Lead: "Most dropouts leave college because they have trouble going to school while working to support themselves": http://www.nytimes.com/2009/12/10/education/10graduate.html?_r=1&ref=us. The bitch from the Gates Foundation, quoted at the end, is fucking clueless:

“If you try to leave a cellphone system, they almost won’t let you leave, and I just wonder if there’s something we need to think about in higher education,” she said. “We need a system where, if someone is struggling, if professors notice that somebody is missing a lot of classes, if someone doesn’t early register, they immediately go to student-life services, and someone reaches out.”

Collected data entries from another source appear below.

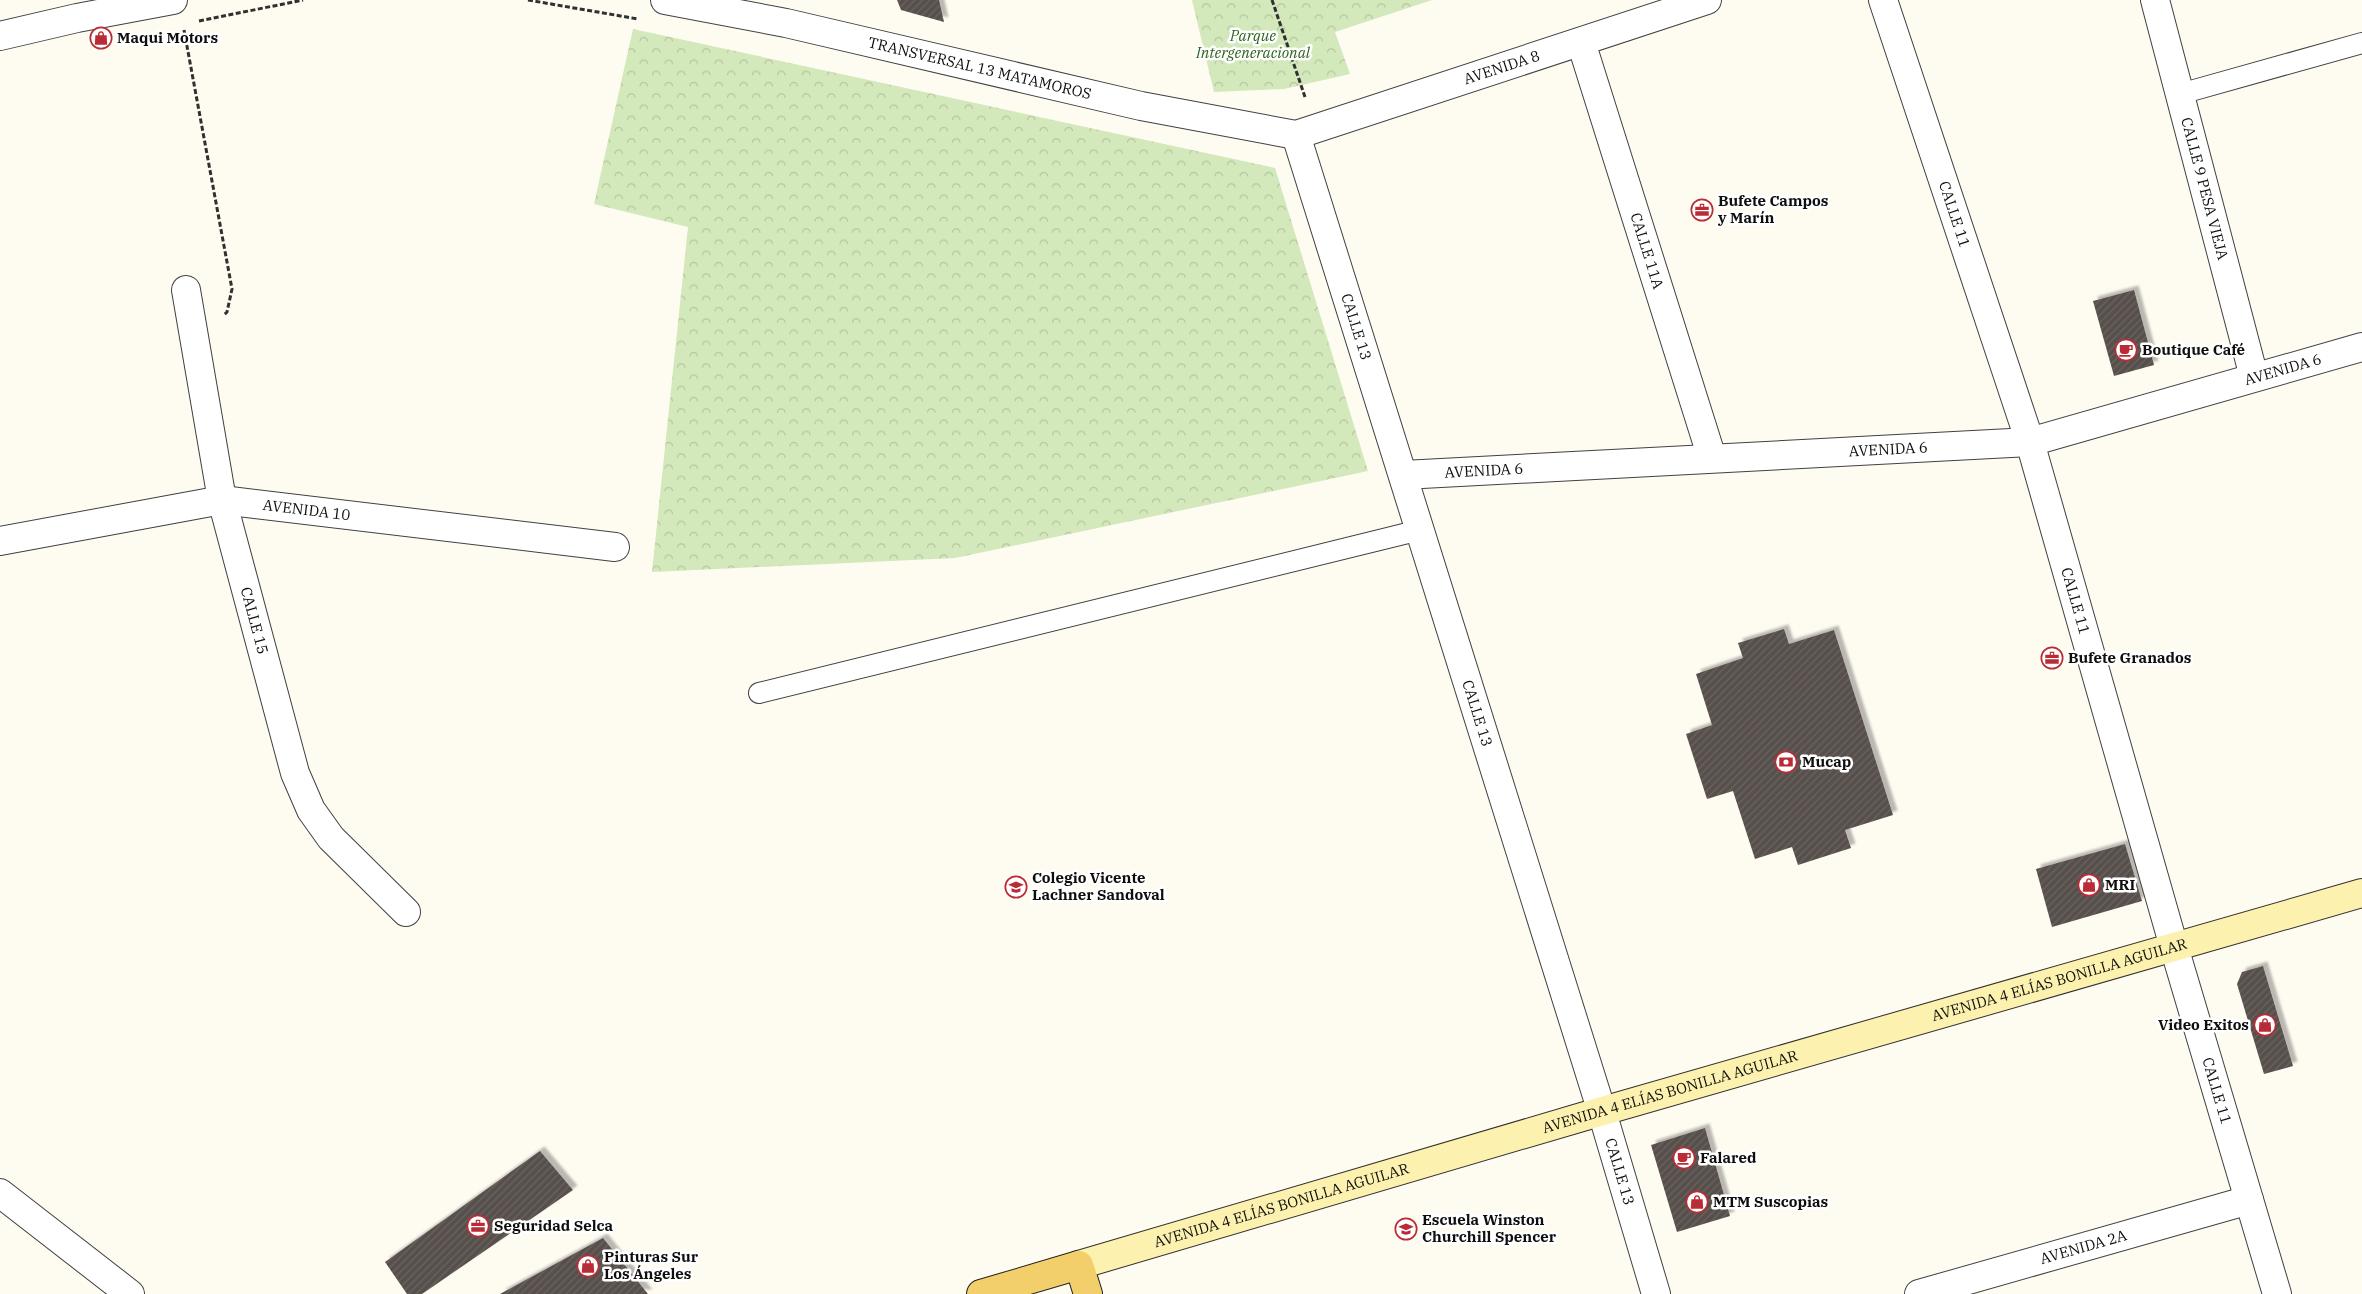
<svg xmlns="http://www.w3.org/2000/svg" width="2362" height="1294" viewBox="0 0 2362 1294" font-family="'IBM Plex Serif',serif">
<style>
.park{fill:url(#park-crowns)}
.building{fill:url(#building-hatch);filter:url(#shadow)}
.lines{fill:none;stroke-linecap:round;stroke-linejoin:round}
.lane-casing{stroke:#414141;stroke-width:22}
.street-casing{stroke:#414141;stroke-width:30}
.secondary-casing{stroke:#303030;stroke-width:30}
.primary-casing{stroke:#1f1f1f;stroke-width:30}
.path{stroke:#303030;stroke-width:3;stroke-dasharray:5 2.5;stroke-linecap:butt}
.lane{stroke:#fff;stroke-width:20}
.street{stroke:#fff;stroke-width:28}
.secondary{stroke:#fcf1ae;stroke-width:28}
.primary{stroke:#f3cf6c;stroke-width:28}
.labels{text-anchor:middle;stroke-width:5;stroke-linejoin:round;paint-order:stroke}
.park-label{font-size:15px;font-style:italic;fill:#306421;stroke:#fff}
.poi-label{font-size:15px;font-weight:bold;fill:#0e0e0e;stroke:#fff;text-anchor:start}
.street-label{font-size:15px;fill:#0e0e0e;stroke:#fff}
</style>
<defs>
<pattern id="park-crowns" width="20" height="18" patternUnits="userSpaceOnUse" patternTransform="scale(1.25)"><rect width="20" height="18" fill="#d3e8bb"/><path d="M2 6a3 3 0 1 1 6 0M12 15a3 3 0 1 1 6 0" fill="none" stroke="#b4c6a0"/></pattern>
<pattern id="building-hatch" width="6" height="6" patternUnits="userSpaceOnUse" patternTransform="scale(1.25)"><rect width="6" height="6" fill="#574f4b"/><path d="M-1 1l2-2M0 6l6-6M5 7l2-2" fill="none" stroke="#6a6461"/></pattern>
<filter id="shadow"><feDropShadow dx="4.5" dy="-4.5" stdDeviation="1" flood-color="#0004"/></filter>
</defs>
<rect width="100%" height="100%" fill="#fefbf1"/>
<g class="park">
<path d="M1192,0H1432L1335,32L1350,74L1284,89L1214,92Z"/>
<path d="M633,29L1275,168L1368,471L955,558L652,572L688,227L594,204Z"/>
</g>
<g class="building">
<path d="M897,0H939L944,22L901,10Z"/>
<path d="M2134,290L2154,365L2114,376L2093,301Z"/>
<path d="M1784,629L1789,644L1834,630L1893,815L1845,830L1851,848L1798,865L1792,847L1755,859L1733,791L1707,799L1686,734L1712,725L1696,674L1743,658L1738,643Z"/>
<path d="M2125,844L2142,901L2052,927L2036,869Z"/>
<path d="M2263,966L2293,1066L2264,1074L2237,984L2242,972Z"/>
<path d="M1705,1128L1730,1216L1677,1232L1651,1145Z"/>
<path d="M540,1151L573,1190L422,1294H407L385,1262Z"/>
<path d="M603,1238L648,1294H500Z"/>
</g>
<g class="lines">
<g class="lane-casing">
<g id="lane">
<path d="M2180,94L2362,43"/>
<path d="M759,693L1420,530"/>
</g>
</g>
<g class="street-casing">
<g id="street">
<path id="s1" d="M665,0L786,23L1141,106L1296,135L1707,0"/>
<path id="s2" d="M1883,0L2030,442L2174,947L2277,1294"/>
<path id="s3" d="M2155,0L2254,377"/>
<path d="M0,36L77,18L173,0"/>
<path id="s4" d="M1581,42L1712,458"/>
<path id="s5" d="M1296,135L1602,1112L1656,1294"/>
<path id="s6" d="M186,290L222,500L295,773L311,810L331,838L406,912"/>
<path id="s7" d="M1403,475L2030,442L2362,347"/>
<path id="s8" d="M0,541L222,500L615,547"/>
<path d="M0,1193L130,1294"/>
<path id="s9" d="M1919,1294L2249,1200"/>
</g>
</g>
<g class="secondary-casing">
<g id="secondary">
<path id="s10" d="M1079,1265L1582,1117L2362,893"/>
</g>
</g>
<g class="primary-casing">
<path id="primary" d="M981,1294L1079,1265L1088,1294"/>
</g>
<g class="path">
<path d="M528,0L638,19"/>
<path d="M1272,0L1305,97"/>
<path d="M199,21L303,0"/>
<path d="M184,30L232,289L227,312L224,315"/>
</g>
<use href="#lane" class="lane"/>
<use href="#street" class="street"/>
<use href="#secondary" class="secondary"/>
<use href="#primary" class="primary"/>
</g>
<defs>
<g id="shop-ring" transform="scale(1.125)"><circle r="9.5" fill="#fff" stroke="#b92c36" stroke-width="1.5"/><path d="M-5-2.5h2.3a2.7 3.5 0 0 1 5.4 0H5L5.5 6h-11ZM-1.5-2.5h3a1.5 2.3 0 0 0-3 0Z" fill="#b92c36"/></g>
<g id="office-ring" transform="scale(1.125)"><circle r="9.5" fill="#fff" stroke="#b92c36" stroke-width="1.5"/><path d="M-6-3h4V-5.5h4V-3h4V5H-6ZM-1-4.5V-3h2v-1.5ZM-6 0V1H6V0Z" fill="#b92c36"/></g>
<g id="cafe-ring" transform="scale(1.125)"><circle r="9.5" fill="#fff" stroke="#b92c36" stroke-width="1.5"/><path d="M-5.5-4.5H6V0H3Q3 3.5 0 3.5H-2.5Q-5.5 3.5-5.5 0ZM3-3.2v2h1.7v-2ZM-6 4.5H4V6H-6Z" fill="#b92c36"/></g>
<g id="bank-ring" transform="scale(1.125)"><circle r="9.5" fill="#fff" stroke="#b92c36" stroke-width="1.5"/><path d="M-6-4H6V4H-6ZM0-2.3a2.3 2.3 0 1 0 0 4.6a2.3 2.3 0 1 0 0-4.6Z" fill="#b92c36"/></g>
<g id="school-ring" transform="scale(1.125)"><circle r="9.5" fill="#fff" stroke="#b92c36" stroke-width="1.5"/><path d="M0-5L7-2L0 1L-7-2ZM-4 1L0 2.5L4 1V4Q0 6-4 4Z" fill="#b92c36"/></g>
</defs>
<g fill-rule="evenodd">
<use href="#shop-ring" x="101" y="38"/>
<use href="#office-ring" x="1702" y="210"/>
<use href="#cafe-ring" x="2126" y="350"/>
<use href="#office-ring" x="2052" y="658"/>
<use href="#bank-ring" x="1786" y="762"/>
<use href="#shop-ring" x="2089" y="885"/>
<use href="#school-ring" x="1016" y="887"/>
<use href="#shop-ring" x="2265" y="1025"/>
<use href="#cafe-ring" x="1684" y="1158"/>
<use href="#shop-ring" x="1697" y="1202"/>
<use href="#office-ring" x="478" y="1226"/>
<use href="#school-ring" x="1406" y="1229"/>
<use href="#shop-ring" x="588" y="1266"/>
</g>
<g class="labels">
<g class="park-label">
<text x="1253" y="41">Parque<tspan x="1253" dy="17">Intergeneracional</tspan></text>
</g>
<g class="poi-label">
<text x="117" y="43">Maqui Motors</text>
<text x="1718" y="206">Bufete Campos<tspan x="1718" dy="17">y Marín</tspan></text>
<text x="2142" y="355">Boutique Café</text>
<text x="2068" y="663">Bufete Granados</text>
<text x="1802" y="767">Mucap</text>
<text x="1032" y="883">Colegio Vicente<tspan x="1032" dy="17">Lachner Sandoval</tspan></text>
<text x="2105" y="890">MRI</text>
<text x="2249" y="1030" text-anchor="end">Video Exitos</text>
<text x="1700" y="1163">Falared</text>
<text x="1713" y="1207">MTM Suscopias</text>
<text x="1422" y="1225">Escuela Winston<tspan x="1422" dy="17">Churchill Spencer</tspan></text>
<text x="494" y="1231">Seguridad Selca</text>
<text x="604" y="1262">Pinturas Sur<tspan x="604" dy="17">Los Ángeles</tspan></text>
</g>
<g class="street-label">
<text dy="5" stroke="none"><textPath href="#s1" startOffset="862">AVENIDA 8</textPath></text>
<text dy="5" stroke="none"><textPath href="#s1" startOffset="322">TRANSVERSAL 13 MATAMOROS</textPath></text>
<text dy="5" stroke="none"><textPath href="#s3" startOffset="195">CALLE 9 PESA VIEJA</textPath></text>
<text dy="5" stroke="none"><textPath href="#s2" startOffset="226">CALLE 11</textPath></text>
<text dy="5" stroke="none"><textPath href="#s4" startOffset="219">CALLE 11A</textPath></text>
<text dy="5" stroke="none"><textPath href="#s5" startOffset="201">CALLE 13</textPath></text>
<text dy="5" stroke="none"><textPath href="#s7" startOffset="891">AVENIDA 6</textPath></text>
<text dy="5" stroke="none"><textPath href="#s7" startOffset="486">AVENIDA 6</textPath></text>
<text dy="5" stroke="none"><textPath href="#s7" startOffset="81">AVENIDA 6</textPath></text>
<text dy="5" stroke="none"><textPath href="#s8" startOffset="311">AVENIDA 10</textPath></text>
<text dy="5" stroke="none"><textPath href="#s2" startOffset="631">CALLE 11</textPath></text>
<text dy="5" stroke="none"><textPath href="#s6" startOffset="338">CALLE 15</textPath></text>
<text dy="5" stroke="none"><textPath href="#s5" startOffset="606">CALLE 13</textPath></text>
<text dy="5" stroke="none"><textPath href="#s10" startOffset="1021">AVENIDA 4 ELÍAS BONILLA AGUILAR</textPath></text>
<text dy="5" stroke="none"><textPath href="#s2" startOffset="1141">CALLE 11</textPath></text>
<text dy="5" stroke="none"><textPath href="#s10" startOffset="616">AVENIDA 4 ELÍAS BONILLA AGUILAR</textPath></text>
<text dy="5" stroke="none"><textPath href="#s5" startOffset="1086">CALLE 13</textPath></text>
<text dy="5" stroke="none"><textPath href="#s10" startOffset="211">AVENIDA 4 ELÍAS BONILLA AGUILAR</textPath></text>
<text dy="5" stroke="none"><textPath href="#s9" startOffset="171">AVENIDA 2A</textPath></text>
</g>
</g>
</svg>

Good idea, but what public college has the money to support this kind of vigilance? (Maybe the Gates Foundation can help fund that.) Attending classes, early registration, and student-life services can't help pay the bills if that's what the problem is. (Maybe the Gates Foundation can help with that, too.)

Many are looking at the VAT tax scheme as a solution to ballooning deficit and better option than cutting spending and taxing the rich (coughwhynotfuckthoseassholes?cough): http://www.nytimes.com/2009/12/11/business/11vat.html?_r=1&hp. I think this is, basically, how companies and corporations do things under the radar now. Every time they are taxed for a product, they automatically add the tax to the price of the good so they, essentially, don't pay a tax — the costumers pay it for them. With VAT, though, it seems like the burden will, ideally, be shifted where it was supposed to be in the first place.

The former Que Bar (RIP) location has changed hands and become a new bar featuring a 24-beer tap lineup: http://www.press-citizen.com/article/20091211/NEWS01/912110302/1079. Without the pool tables, though, it will never be the same. We want pool! We want pool!

General craziness is going on in Arizona with "America's toughest sheriff": http://www.latimes.com/news/nation-and-world/la-na-joe-arpaio12-2009dec12,0,2123666.story.

LAT editorial regarding Facebook's recent "privacy" overhaul and how its business interests trump those of its users: http://www.latimes.com/news/opinion/editorials/la-ed-facebook12-2009dec12,0,4419776.story. Facebook is not your friend, yet we all still have accounts.

UC students took their protest against budget cuts and tuition increases to the house of the UC Berkeley president on Friday night: http://www.latimes.com/news/local/la-me-berkeley13-2009dec13,0,7427385.story. More power to them. Keep up the civil disobedience.

Religious activists in Ashville, North Carolina want to take the city to court because an atheist city councilman violates state law by not believing in God: http://www.nytimes.com/2009/12/13/us/13northcarolina.html?_r=1&ref=us.

A bill currently in debt in Congress aims to curb loud TV commercials: http://www.latimes.com/news/nation-and-world/la-na-loud-commercials14-2009dec14,0,4886590.story. Of course, the bill has it's detractors, and Joe Barton, a representative from Texas feels there are better things to worry about:

"In this spirit of things that annoy us, I'd like Congresswoman Eshoo to introduce a bill soon to repeal the excessive-celebration rule in sports. It just really irritates me when my team scores a touchdown and they get penalized because they hold the football up."